Night Over Water centers around a largely forgotten piece of 20th century aviation history: the luxury aircraft the Flying Clipper, which could land and take off from the ocean.
In Ken Follett’s novel, a few days after Britain declares war on German in 1939, the Clipper takes off on a 30-hour flight to New York. Some of the passengers are trying to avoid the war, others are trying to escape their pasts.
Weather conditions had to be just right for the Clipper. It couldn’t take off or land unless the waves were less than three feet high. Unless stars were visible, the aircraft had no way to navigate and could run out of fuel. Conserving fuel often meant going through storms rather than around them.
The spark for the drama is the presence on the plane of a mobster being returned to America for trial. His gang have kidnapped the pregnant wife of the Clipper’s engineer in order to force her husband to have the plane land in the ocean off Newfoundland where they can rescue him.
Follett’s characters are types familiar to novel readers. It’s the setting that produces the drama. Few writers can milk the drama from an historical setting to entertain and inform as Follett can.
Ken Follett, who set his three previous bestsellers during World War II, sets The Pillars of the Earth in medieval England.
The novel opens with the hanging of an innocent man. Watching in horror, a pregnant 15-year-old girl curses the monk, the priest, and the knights who hanged him.
Before Follett reveals the significance of that event, he spins a fascinating tale about centered around two men and two women. One is master builder and an artist in stone; both want to build beautiful cathedrals. One of the two women is a beautiful noblewoman, the other an outcast living in the forest.
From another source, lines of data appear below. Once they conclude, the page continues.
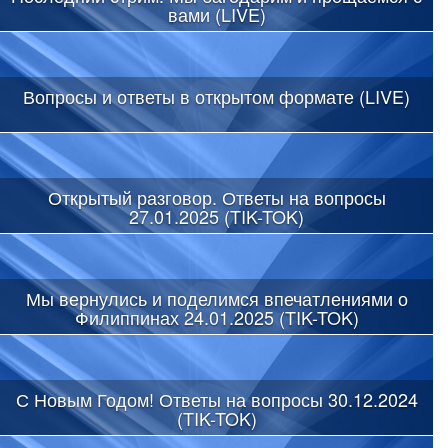
вами (LIVE)
Вопросы и ответы в открытом формате (LIVE)
Открытый разговор. Ответы на вопросы
27.01.2025 (TIK-TOK)
Мы вернулись и поделимся впечатлениями о
Филиппинах 24.01.2025 (TIK-TOK)
С Новым Годом! Ответы на вопросы 30.12.2024
(TIK-TOK)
Twelfth century England was not a pleasant place in which to live. For a half century, the country suffered as competitors vied for the throne.
Towns were burned, crops destroyed, women raped, people slaughtered, survivors forced into penury and starvation.
The clergy sought to protect their rights regardless of who won the throne, sometimes resorting to less than charitable means of promoting their claims.
The story is intricately plotted, fast-paced, and absolutely riveting.
Follet’s story ends with a king settled on the throne and the martyrdom of Thomas á Becket ensuring the church will remain a force in English politics for years to come.
In The Man from St. Petersburg, Ken Follett once again spins an imaginary tale around an actual attempt to win a war by misdirection. Here his focus is World War I.
All Europe knows war is inevitable: Germany has the continent’s strongest army and it wants Alsace and Lorraine back.
England is militarily weak. She and France will need a third ally against Germany.
The Czar wants an alliance with England; he’s sent Prince Orlov to London to seek one.
Winston Churchill taps the Earl of Walden to handle negotiations for England. Walden’s Russian wife is Orlov’s cousin.
Before their marriage, Lady Walden had a lover in St. Petersburg, a poor, militant radical; when her family found out, they had Feliks arrested and tortured. To save his life, she agreed to marry Lord Walden.
The couple have a daughter making her debut in society in 1914 just as Feliks, hardened by imprisonment in Siberia, has come to London to kill Orlov.
Compared to his ordinary blokes, Follett’s upper crust characters are two-dimensional, and unfortunately the focus in The Man is on the social and political elite.
Only Follett’s generous sprinkling of 1914 historical trivia raise the novel above the ordinary.
In 1944, the whole world expected the Allies to invade German-held territory on the continent soon.
The question was where.
Ken Follett’s novel Eye of the Needle is based on the hoax of cardboard ships and planes, called the First United States Army Group, that Britain created to suggest they will attack at Calais, near Belgium, rather than at their intended site in Normandy.
From that historical fact, Follett sets up a thrilling cat-and-mouse game in which a German spy, Henry Faber, called “The Needle” because of his preference for the stiletto as a death weapon, discovers the deception and tries to get his evidence back to Germany.
Farber is a professional spy. The other German spies working in England are rank amateurs; Farber has to eliminate them if they see his face.
The spies trying to catch Farber are also little more than amateurs. Percy Goldiman’s specialty is medieval history; before the war Frederick Bloggs was an inspector with Scotland Yard.
The unlikely pair come up with a scheme for getting a photograph of Farber.
Eye of the Needlecontains no great philosophical truths, but Follett gets his psychological truths right.
Ordinary people rising to the occasion make this mystery-thriller extraordinary.